Ionic compounds are formed when atoms of elements with different electronegativities transfer electrons between them to achieve a stable electron configuration. This usually occurs between a metal and a non-metal. The metal atom loses electrons to become a positively charged cation, while the non-metal atom gains electrons to become a negatively charged anion. The resulting ionic compound is a result of the electrostatic attractions between these oppositely charged ions.

Lattice energy is a measure of the energy required to separate one mole of an ionic compound into its separate gaseous ions. It's an indicator of the strength of the electrostatic forces holding the ions together in the crystal lattice. Greater lattice energy corresponds to stronger attractions between the ions and, consequently, more stable ionic compounds.

Lattice energy is determined by two main factors: the charges of the ions and the distance between the ions in the crystal lattice. The energy is directly proportional to the product of the charges of ions and inversely proportional to the distance between their centers. We can represent this relationship with Coulomb's law formula: \[E \propto \frac{Q_{1}Q_{2}}{r}\] Where E is the lattice energy, Q1 and Q2 are the charges of the ions, and r is the distance between the ion centers.

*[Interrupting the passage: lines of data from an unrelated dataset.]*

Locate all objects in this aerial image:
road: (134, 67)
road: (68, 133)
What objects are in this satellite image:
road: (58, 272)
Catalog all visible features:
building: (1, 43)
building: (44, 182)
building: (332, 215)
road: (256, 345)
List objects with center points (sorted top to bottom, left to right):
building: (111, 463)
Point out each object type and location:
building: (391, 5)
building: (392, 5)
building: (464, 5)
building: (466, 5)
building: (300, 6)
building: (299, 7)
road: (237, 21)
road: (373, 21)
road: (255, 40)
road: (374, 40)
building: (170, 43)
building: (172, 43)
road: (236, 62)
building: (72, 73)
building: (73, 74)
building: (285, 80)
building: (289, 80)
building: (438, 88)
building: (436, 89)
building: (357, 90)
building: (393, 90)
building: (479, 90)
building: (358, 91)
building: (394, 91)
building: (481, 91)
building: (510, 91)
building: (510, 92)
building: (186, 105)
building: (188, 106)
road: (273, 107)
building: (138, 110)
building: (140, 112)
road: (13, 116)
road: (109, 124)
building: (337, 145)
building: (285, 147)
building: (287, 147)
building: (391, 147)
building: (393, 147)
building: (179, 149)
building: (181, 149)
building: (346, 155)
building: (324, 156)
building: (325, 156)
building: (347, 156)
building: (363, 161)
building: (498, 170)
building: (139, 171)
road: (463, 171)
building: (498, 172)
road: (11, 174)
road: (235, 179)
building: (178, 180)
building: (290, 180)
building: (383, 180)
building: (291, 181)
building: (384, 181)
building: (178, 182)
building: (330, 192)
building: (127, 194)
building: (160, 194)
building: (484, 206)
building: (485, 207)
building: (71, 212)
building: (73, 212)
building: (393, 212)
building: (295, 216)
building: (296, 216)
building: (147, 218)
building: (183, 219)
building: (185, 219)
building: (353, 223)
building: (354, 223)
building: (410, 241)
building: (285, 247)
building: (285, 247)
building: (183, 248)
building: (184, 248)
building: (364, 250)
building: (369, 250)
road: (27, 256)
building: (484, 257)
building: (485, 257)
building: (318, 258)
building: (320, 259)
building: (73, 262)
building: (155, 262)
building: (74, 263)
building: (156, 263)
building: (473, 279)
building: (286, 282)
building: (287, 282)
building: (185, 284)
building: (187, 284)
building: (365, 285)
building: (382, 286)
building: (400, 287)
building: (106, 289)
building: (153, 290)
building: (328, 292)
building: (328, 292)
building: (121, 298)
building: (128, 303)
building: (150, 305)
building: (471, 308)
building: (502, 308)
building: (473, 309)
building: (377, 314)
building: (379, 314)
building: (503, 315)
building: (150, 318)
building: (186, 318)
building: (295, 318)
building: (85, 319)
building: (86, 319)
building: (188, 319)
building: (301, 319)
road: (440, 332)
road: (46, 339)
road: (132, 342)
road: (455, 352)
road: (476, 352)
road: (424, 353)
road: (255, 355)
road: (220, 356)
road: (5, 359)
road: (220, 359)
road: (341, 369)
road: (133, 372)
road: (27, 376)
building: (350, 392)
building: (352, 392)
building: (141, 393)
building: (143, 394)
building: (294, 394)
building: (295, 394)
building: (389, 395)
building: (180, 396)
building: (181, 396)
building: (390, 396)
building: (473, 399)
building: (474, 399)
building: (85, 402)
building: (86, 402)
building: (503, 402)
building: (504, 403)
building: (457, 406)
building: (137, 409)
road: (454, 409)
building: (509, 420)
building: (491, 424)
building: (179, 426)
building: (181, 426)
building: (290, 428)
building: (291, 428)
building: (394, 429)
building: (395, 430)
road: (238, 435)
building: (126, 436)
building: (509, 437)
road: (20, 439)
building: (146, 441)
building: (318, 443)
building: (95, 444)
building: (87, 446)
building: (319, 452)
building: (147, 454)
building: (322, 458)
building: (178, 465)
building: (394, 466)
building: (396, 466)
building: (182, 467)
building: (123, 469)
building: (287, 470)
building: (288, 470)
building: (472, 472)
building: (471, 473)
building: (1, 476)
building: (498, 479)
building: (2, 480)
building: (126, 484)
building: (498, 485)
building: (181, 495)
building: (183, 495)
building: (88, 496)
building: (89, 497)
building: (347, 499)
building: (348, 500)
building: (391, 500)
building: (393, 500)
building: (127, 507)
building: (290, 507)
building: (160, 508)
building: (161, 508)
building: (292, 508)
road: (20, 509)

A high lattice energy indicates strong electrostatic forces between the ions in the compound, making the compound more stable and less likely to be broken apart. The formation of an ionic compound is energetically favorable when the lattice energy is sufficiently large to overcome the energy required for electron transfer (ionization energy of the metal and electron affinity of the non-metal). The overall energy change during the formation of an ionic compound can be determined using the Born-Haber cycle, which uses Hess's law to relate lattice energy, ionization energy, electron affinity, and other energy changes involved. In summary, the formation of ionic compounds is driven by the attractive forces between the oppositely charged ions, which are quantified by lattice energy. Stronger attractions between ions result in higher lattice energy and greater stability of the compound.